Вопросы по материалу:
A) Чем является вдохновение по словам святителя Григория Паламы, согласно тексту о благодати и вдохновении?
B) Воспроизведите без изменений фрагмент текста о благодати и вдохновении между словами «Впрочем, необходимо сделать» и «порой достаточно красноречивы.» включительно.
C) Продолжите текст о благодати и вдохновении, начав сразу после его последнего предложения.

Текст страницы:
Вера же дела свои вменяет благодати, потому и не может превозноситься…»[357]
Благодать и вдохновение
Вдохновение, по словам святителя Григория Паламы, есть одна из энергий Духа, отблеск того нетварного Света Христова, Который просвещает всякого человека, приходящего в мир (Ин. 1, 9).
Вдохновение есть и некий художественный телеологический импульс, побуждающий художника к творчеству.
Впрочем, необходимо сделать чрезвычайно важную оговорку: мы берём здесь тот случай, когда человек (творец, художник) испытывает на себе именно благодатные воздействия и, изумлённый «избытком» сердца, принимается за свой труд. В данный момент речь идёт не о некоем состоянии прелести, не о «взыгрании» демонической энергии, не о душевной истерической самостимуляции, не о чем-либо ином, что порой − и очень часто − может выдавать себя за творческое вдохновение. Для того чтобы различать эти состояния, требуется духовный дар различения духов, хотя плоды того или иного «вдохновения» порой достаточно красноречивы.

Сохранённые данные:
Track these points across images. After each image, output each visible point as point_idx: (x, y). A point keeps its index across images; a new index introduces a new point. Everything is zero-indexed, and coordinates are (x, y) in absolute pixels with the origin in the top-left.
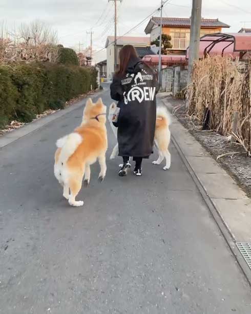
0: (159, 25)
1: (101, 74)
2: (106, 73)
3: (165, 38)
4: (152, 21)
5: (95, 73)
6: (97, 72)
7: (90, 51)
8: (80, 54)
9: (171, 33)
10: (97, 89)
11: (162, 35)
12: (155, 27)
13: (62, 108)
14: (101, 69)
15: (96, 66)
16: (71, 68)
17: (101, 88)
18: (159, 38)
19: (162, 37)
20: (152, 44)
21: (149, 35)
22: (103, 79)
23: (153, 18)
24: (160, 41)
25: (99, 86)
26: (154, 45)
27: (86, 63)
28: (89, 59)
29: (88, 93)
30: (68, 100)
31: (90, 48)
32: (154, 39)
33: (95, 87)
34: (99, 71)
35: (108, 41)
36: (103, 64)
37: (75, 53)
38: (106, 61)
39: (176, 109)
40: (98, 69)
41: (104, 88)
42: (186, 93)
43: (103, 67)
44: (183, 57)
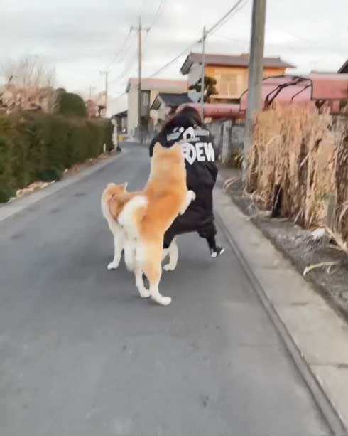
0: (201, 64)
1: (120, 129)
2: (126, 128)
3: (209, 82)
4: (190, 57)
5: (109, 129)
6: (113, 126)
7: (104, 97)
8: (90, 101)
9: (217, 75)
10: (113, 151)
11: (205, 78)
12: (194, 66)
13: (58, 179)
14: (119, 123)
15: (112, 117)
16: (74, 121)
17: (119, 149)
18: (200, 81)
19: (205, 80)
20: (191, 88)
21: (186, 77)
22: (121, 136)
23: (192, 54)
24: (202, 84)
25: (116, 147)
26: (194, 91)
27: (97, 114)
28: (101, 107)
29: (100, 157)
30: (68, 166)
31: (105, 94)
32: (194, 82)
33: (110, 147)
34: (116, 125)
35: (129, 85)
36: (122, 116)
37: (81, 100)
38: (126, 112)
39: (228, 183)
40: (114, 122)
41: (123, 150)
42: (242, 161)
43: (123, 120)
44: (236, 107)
--
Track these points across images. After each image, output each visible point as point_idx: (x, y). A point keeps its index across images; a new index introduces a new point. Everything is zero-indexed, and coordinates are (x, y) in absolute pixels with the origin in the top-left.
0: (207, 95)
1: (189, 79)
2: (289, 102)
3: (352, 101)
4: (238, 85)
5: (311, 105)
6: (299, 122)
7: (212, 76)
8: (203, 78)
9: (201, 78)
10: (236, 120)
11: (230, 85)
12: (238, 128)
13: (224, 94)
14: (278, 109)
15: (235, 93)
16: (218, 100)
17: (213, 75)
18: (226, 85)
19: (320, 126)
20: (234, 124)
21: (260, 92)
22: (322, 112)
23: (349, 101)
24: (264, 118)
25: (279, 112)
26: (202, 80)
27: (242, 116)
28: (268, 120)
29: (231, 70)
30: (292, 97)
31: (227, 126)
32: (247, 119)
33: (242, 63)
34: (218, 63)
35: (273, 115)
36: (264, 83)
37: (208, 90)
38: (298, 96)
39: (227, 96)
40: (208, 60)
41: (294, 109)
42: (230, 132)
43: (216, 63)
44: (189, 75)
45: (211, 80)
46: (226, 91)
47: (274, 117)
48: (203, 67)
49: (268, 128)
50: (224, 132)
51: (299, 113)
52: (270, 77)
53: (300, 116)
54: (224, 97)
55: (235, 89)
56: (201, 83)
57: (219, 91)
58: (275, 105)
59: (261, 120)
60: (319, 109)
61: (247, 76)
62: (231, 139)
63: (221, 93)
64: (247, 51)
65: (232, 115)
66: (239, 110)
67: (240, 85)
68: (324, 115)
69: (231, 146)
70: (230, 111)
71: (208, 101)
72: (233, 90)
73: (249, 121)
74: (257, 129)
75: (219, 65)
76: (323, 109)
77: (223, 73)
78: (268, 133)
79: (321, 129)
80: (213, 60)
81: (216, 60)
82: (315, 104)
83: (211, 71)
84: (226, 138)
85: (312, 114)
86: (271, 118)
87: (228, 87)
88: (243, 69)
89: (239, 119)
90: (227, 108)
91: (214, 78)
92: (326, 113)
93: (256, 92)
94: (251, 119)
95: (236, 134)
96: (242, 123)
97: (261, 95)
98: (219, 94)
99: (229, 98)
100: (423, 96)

Ожидаемые ответы:
A) Вдохновение есть одна из энергий Духа, отблеск нетварного Света Христова.

B)
Впрочем, необходимо сделать чрезвычайно важную оговорку: мы берём здесь тот случай, когда человек (творец, художник) испытывает на себе именно благодатные воздействия и, изумлённый «избытком» сердца, принимается за свой труд. В данный момент речь идёт не о некоем состоянии прелести, не о «взыгрании» демонической энергии, не о душевной истерической самостимуляции, не о чем-либо ином, что порой − и очень часто − может выдавать себя за творческое вдохновение. Для того чтобы различать эти состояния, требуется духовный дар различения духов, хотя плоды того или иного «вдохновения» порой достаточно красноречивы.

C)
Вот как описывает вдохновение Анна Ахматова:
Когда я ночью жду её прихода,
Жизнь, кажется, висит на волоске.
Что почести, что юность, что свобода
Пред милой гостьей с дудочкой в руке.
И вот вошла. Откинув покрывало,
Внимательно взглянула на меня.
Ей говорю: «Ты ль Данту диктовала
Страницы Ада?» Отвечает: «Я»[358].
Вдохновение (Муза) приходит в тишине и покое (ночью), когда мир житейский и суетный, мир земного ведения уснул, погас, страсти улеглись, душа не блуждает по его пространствам, но пребывает наедине с собой, в себе, сосредоточенно и смиренно, с верой и упованием (жду). Плоть истончилась и умолкла: это состояние как бы на грани жизни и небытия. (Ср. у Пушкина: «Как труп в пустыне я лежал…» и у преподобного Исаака Сирина: «…человек, пока заключён под завесою дверей плоти, не имеет упования»[359].)
Ничто земное не может идти в сравнение с посещением благодати (вдохновения). Что почести с их неволей, суетой и ангажементом, когда творчество бескорыстно и устремлено к Царству Божиему? Что юность с пирушками плоти, с её ненасытным инстинктом блудного сына, когда творчество чает пребывать в доме отца? Что земная свобода, когда творчество чает быть последним подёнщиком у вдохновенья?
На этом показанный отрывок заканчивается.